I’ve never allowed Telegram on iOS to access my contacts, camera, or microphone and it’s worked just fine.

HnUser12 2 days ago

Looks to me like it was a bug. Not giving access to any contacts broke the app completely but limited access works fine except for an annoying persistent in app notification.

nothrabannosir 2 days ago

iOS generally solves this through App Store submission reviews so I’m surprised this isn’t a rule and that telegram got away with it. “Apps must not gate functionality behind receiving access to all contacts vs a subset” or something. They definitely do so for location access, for example.

WhyNotHugo 2 days ago

WhatsApp specifically needs phone numbers, and you can filter out which contacts you share, but not which fields.

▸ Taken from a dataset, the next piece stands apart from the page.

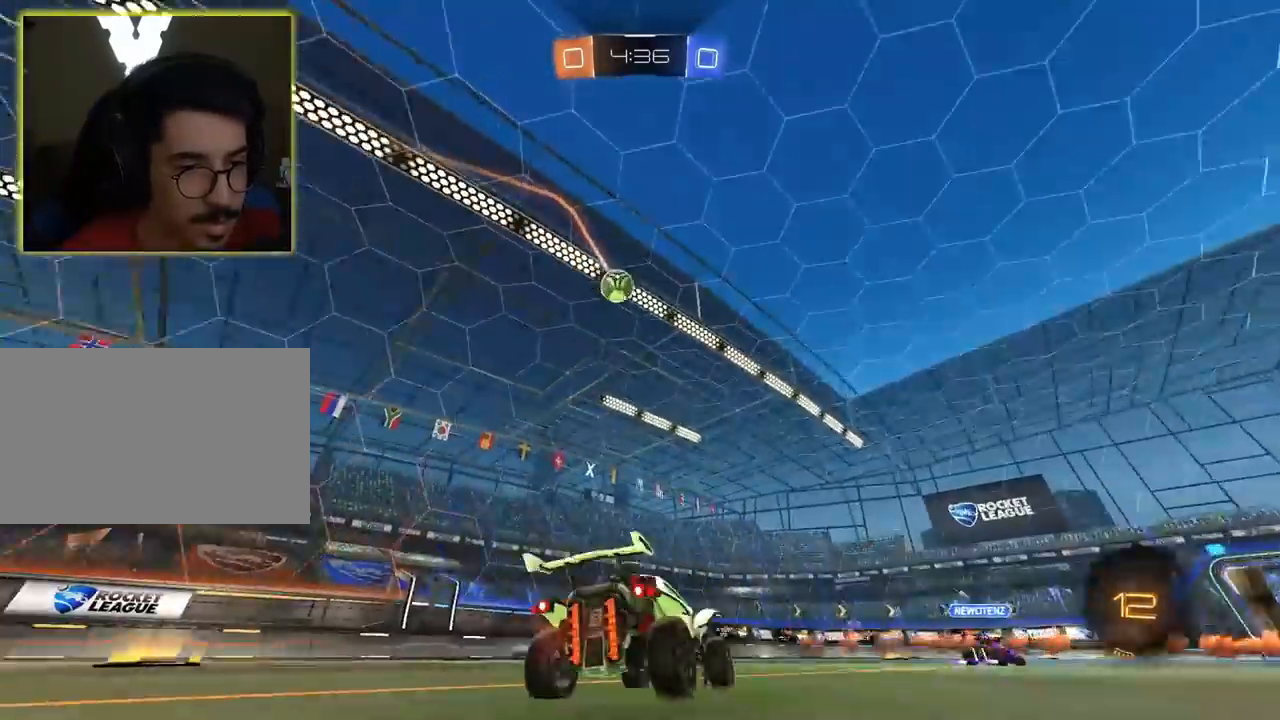
{"keys": ["a", "w"], "mouse": [], "mouse_move": "still", "events": []}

So if you family uses WhatsApp, you’d share those contacts, but you can’t share ONLY their phone number, WhatsApp also gets their birthdays, addresses, personal notes, and any other personal information which you might have.

I think this feature is pretty meaningless in the way that it’s implemented.

It’s also pretty annoying that applications know they have partial permission, so kept prompting for full permission all the time anyway.

yonatan8070 1 day ago

Also for the camera, just feed them random noise or a user-selectable image/video

baobun 1 day ago

GrapheneOS has this feature (save for faking GPS) fwiw

quickthrowman 1 day ago

Apps are not allowed to force you to share your contacts on iOS, report any apps that are asking you to do so as it’s a violation of the App Store TOS.

totetsu 2 days ago

Like the github 3rd party application integration. "ABC would like to see your repositories, which ones do you want to share?"

kuschku 2 days ago

Does that UI actually let you choose? IME it just tells me what orgs & repos will be shared, with no option to choose.

rjh29 2 days ago

Safari doesn't support Web MIDI apparently for this reason (fingerprinting), but it makes using any kind of MIDI web app impossible.

Thorrez 1 day ago

Are you talking about web apps, mobile apps, desktop apps, or browser extensions?

socalgal2 1 day ago

All of them.

Thorrez 21 hours ago

I think webapps already have to ask for permission for USB and bluetooth.

Desktop apps on Windows and Linux are generally able to do anything. Read any file, etc. Locking them down with a permission system would be a big change.

_bent 1 day ago

Apple does this for iOS 18 via the AccessorySetupKit

bsder 1 day ago

> Lately, every app I install, wants bluetooth access to scan all my bluetooth devices.

Blame Apple and Google and their horrid BLE APIs.

An app generally has to request "ALL THE PERMISSIONS!" to get RSSI which most apps are using as a (really stupid, bug prone, broken) proxy for distance.

What everybody wants is "time of flight"--but for some reason that continues to be mostly unsupported.